Their lives are mired in insecurity, disease, poor sanitation and a useless educational system.

Meanwhile in spite of all the laws on the books, so called “reputable” Western firms such as PwC, KPMG, regulatory agencies in Western nations, unprincipled shady lawyers, macho men and women gang up to protect the Isabella dos Santoses of this world for years, while they travel around the world often in the company of fawning windbag celebrities and groveling politicians.

Accounting/Auditing/Advisory firms operating in Ghana must tell the public the truth about their modus operandi now; their operations ought to be carefully scrutinized by the regulatory agencies and vigilant citizens.
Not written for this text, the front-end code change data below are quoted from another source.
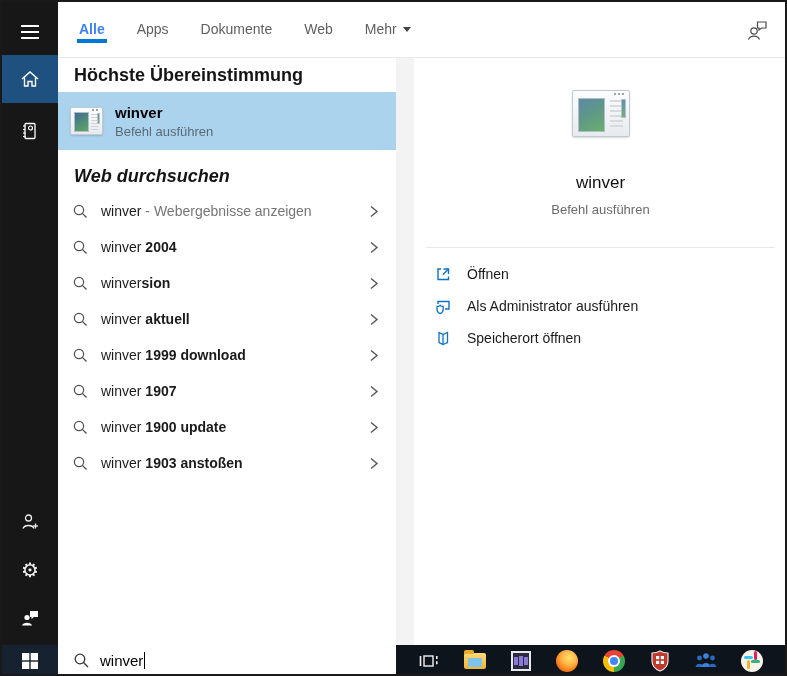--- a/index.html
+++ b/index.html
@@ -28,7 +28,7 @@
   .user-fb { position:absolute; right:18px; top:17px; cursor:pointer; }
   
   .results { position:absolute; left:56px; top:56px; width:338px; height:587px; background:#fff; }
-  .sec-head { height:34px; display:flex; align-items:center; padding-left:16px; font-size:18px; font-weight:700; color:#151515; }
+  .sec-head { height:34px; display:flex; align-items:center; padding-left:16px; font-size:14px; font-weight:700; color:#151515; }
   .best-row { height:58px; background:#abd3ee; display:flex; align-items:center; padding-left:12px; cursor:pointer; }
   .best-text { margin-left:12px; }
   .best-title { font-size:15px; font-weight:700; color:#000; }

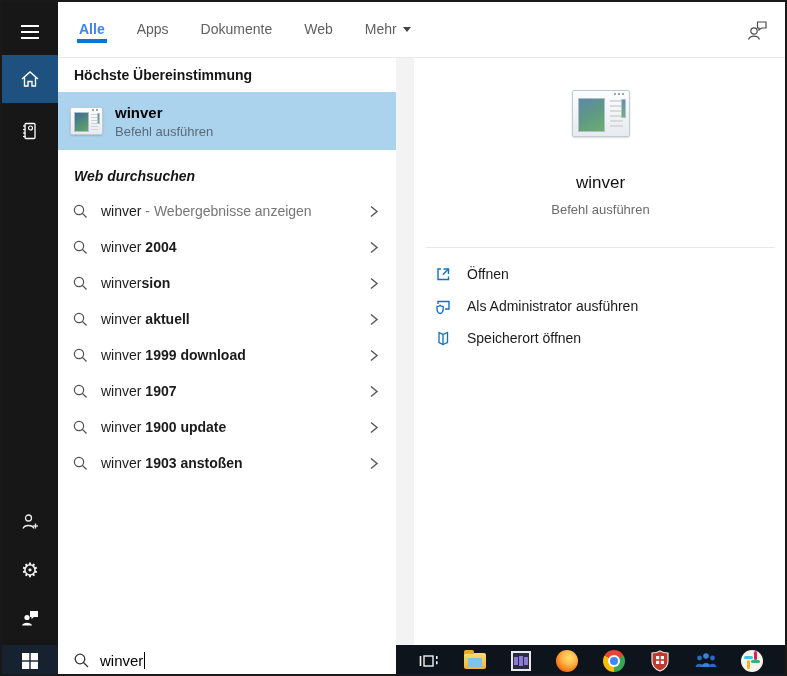--- a/index.html
+++ b/index.html
@@ -33,7 +33,7 @@
   .best-text { margin-left:12px; }
   .best-title { font-size:15px; font-weight:700; color:#000; }
   .best-sub { font-size:13px; color:#5a6a75; margin-top:3px; }
-  .sec-head.web { margin-top:9px;font-style:italic; }
+  .sec-head.web { margin-top:9px; }
   .sug-row { height:36px; display:flex; align-items:center; padding:0 14px 0 14px; cursor:pointer; font-size:14px; color:#1b1b1b;justify-content:space-between; }
   .sug-row .txt { margin-left:12px; white-space:pre-wrap; }
   .sug-row b { font-weight:700; }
And their individual principals and partners who flaunt their international credentials should be asked to reposition their thumbs in order to deflate their innards and egos.

The terrible financial carnage wrought on the people of Angola by Isabella dos Santos and her international cabal of bankers, auditors and accountants must put us all on guard since that same cohort…..including “anointed” goons are already here with us in ghana feeding fat.